First they list incentive structures, the concept that if I get a reward at the end of a task I will be more motivated to complete it. This is definitely something we see in the MMO, largely with the quest rewards we are given, but also with the idea that we are pretty much rewarded with some sort of tangible item (or gold) for every accomplishment made in the game. This holds true in the real world as well. I know from personal experience that if workers are offered a bonus at the end of a project they are more likely to do better work, with greater speed and accuracy, regardless of if they receive the reward at the end or not.

Another quality of MMO environments they point to is that of transparency, specifically in connection to performance and capabilities. Here is where the concept of levels and dungeons comes in. I know when I enter the Deadmines that I will have to be level 14 or I will not be able to survive, and through experience I have learned it is more reasonable to expect to do well around level 18 or so. Business leadership requires an understanding of those on your team, of their capabilities and the levels at which they are able to perform, so we could say that the transparency of level requirements in MMOs may very well begin a savvy businessman along the road to insightful leadership.
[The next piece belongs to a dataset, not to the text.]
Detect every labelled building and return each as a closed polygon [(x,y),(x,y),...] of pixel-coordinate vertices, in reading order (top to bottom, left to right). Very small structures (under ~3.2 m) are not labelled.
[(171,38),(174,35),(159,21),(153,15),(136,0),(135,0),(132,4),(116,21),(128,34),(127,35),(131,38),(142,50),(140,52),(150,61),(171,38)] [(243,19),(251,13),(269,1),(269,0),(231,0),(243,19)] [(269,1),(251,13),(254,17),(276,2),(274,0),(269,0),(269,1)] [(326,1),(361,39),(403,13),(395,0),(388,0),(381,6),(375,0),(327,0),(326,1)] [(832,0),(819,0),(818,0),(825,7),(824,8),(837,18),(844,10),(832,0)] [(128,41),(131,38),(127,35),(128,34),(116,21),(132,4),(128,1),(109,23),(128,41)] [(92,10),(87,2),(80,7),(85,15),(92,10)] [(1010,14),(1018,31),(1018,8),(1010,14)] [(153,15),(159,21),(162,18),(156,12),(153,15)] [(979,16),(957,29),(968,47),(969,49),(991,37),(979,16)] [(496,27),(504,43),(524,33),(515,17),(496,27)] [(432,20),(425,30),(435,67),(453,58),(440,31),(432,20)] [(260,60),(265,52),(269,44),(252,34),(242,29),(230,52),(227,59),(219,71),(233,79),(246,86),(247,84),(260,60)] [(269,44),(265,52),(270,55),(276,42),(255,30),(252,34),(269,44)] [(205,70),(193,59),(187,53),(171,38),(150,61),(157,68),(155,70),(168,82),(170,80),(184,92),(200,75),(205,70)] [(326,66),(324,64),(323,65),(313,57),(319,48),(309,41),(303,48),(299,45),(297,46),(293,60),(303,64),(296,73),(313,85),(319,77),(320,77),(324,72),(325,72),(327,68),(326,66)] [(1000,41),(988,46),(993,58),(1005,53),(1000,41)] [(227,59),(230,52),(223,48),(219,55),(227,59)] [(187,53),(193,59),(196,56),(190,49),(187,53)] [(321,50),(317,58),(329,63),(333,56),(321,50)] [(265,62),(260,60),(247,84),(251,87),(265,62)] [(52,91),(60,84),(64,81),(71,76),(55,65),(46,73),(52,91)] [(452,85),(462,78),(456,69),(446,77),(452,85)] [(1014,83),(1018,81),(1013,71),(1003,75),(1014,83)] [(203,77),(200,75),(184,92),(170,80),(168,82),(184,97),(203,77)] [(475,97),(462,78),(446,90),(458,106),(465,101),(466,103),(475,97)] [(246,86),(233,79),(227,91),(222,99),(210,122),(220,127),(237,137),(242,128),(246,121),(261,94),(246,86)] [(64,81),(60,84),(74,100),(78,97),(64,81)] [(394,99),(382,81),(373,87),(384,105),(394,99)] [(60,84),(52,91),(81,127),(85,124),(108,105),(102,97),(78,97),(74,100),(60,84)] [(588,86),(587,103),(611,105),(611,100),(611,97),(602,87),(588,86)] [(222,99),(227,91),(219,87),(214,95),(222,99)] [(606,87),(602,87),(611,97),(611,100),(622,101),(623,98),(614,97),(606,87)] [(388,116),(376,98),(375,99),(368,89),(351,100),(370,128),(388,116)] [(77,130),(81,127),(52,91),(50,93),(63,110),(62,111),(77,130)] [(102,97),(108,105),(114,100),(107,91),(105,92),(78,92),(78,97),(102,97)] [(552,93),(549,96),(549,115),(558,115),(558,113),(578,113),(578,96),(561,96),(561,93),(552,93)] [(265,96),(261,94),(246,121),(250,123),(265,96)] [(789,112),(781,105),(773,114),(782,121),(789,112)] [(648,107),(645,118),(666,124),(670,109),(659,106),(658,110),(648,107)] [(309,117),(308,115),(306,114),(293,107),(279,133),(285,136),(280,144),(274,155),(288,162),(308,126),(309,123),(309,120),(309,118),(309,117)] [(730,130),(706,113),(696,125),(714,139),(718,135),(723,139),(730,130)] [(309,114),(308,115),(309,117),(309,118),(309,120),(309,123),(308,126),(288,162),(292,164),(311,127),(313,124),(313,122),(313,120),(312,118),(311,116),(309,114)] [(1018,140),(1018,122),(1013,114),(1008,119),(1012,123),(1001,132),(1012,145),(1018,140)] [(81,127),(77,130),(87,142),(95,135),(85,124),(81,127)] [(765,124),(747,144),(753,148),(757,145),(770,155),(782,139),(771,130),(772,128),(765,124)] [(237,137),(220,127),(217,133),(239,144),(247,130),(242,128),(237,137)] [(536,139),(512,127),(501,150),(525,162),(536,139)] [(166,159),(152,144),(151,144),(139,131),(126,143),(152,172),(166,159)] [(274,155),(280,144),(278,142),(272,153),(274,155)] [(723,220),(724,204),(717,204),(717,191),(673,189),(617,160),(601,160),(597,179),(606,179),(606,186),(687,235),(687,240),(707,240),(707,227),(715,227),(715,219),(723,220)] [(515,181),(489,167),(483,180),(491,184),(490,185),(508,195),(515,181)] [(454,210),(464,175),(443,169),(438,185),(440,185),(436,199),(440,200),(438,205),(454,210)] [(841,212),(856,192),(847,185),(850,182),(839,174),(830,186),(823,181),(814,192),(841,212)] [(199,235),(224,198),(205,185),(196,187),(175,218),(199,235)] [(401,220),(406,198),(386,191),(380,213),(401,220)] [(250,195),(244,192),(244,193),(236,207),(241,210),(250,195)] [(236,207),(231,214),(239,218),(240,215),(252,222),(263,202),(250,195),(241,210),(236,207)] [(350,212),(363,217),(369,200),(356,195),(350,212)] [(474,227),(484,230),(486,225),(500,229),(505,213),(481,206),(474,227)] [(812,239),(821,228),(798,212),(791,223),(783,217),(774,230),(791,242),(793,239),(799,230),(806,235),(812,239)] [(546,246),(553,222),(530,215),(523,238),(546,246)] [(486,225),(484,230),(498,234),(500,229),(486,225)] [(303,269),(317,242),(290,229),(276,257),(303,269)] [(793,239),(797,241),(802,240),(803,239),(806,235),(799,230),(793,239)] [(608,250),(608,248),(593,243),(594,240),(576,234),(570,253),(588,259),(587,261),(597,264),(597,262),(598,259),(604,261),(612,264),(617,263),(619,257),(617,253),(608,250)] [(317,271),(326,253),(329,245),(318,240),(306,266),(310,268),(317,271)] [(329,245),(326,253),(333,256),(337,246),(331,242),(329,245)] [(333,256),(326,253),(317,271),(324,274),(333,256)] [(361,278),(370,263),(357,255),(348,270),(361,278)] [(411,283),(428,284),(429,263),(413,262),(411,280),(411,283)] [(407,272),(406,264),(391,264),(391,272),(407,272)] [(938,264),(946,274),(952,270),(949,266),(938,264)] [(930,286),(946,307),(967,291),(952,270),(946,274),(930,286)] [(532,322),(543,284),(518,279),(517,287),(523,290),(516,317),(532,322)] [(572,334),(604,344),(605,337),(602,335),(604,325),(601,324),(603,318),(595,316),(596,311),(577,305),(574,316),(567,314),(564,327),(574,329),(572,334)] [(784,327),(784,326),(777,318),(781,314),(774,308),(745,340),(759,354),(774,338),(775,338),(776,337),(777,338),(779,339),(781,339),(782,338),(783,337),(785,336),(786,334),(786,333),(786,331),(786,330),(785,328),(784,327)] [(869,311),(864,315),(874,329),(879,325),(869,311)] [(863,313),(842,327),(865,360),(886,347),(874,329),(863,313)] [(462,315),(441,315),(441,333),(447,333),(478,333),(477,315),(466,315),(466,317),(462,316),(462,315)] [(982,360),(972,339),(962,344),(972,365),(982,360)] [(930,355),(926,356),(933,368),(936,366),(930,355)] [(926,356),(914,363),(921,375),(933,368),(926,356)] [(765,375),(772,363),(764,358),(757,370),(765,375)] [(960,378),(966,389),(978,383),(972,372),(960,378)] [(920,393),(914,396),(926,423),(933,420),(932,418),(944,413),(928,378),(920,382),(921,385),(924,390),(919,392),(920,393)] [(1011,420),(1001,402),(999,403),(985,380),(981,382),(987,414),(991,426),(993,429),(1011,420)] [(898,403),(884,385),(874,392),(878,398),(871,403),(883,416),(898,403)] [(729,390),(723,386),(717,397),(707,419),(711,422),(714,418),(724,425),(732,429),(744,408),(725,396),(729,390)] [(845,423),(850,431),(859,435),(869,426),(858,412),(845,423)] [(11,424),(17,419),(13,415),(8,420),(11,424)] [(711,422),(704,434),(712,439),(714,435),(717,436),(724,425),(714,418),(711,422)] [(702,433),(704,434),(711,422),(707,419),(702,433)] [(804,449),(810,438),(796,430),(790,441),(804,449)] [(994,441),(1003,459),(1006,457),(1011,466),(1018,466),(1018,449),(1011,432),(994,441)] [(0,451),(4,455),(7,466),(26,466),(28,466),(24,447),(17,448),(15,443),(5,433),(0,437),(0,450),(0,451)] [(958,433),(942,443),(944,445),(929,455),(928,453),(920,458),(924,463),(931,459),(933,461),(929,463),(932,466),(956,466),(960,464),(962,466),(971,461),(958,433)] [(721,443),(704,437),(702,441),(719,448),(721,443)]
Not mentioned in the study but worth noting is the global nature of an MMO, and how that can breed an understanding of the importance of respecting cultures in a business leader. In the case of World of Warcraft the Horde is an amalgamation of various races, each with their own rich culture and language, and yet they have come together for a common purpose. To exclude party members based on their race would greatly limit the success of your runs. What if you had a bias against Taurens? There goes your chance for an Innervate. The international cooperation evident in WoW can be applied to the global marketplace, where denying yourself a business venture with another company simply because of their national background only ends up limiting your own success and that of your company.

I realize that this is theoretical. There is no time machine for me to step into the future and test out these theories, and by the same token there are plenty of examples of how playing an MMO does nothing for your success in business, particularly if you call in sick regularly to play instead of going to work. Instead I have been focusing on how the MMO environment may have influence on those that have the tendency toward leadership, and who are open-minded enough to absorb the positive lessons available within the game. The lessons are out there; how they are used is up to us.